In the entries that follow, how many lines include the string "shows"? The answer is the number only.

Items from a data source

__________

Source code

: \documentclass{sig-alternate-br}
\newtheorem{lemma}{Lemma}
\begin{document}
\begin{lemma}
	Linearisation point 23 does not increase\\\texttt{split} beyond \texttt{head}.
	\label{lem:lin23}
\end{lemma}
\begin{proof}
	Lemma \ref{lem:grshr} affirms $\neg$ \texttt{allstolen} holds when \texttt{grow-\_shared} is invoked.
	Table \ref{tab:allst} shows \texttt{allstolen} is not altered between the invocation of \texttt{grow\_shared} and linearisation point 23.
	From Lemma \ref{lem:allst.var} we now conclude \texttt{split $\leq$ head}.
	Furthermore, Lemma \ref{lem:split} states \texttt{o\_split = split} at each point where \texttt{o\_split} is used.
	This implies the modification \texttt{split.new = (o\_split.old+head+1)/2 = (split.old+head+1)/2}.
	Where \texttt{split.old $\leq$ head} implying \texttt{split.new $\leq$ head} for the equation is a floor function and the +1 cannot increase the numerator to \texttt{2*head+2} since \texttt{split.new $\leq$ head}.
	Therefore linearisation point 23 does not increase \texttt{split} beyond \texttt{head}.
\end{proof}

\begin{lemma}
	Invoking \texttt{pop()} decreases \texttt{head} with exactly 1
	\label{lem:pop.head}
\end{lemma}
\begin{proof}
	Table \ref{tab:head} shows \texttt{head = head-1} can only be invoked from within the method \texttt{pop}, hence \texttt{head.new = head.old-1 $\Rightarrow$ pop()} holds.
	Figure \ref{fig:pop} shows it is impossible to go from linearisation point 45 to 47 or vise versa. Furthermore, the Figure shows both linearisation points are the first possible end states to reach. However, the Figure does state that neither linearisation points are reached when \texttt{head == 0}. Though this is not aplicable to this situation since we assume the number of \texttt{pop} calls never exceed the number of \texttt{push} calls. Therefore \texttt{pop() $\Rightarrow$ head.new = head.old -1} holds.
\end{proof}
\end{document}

__________

FINISHED EXERCISE: 3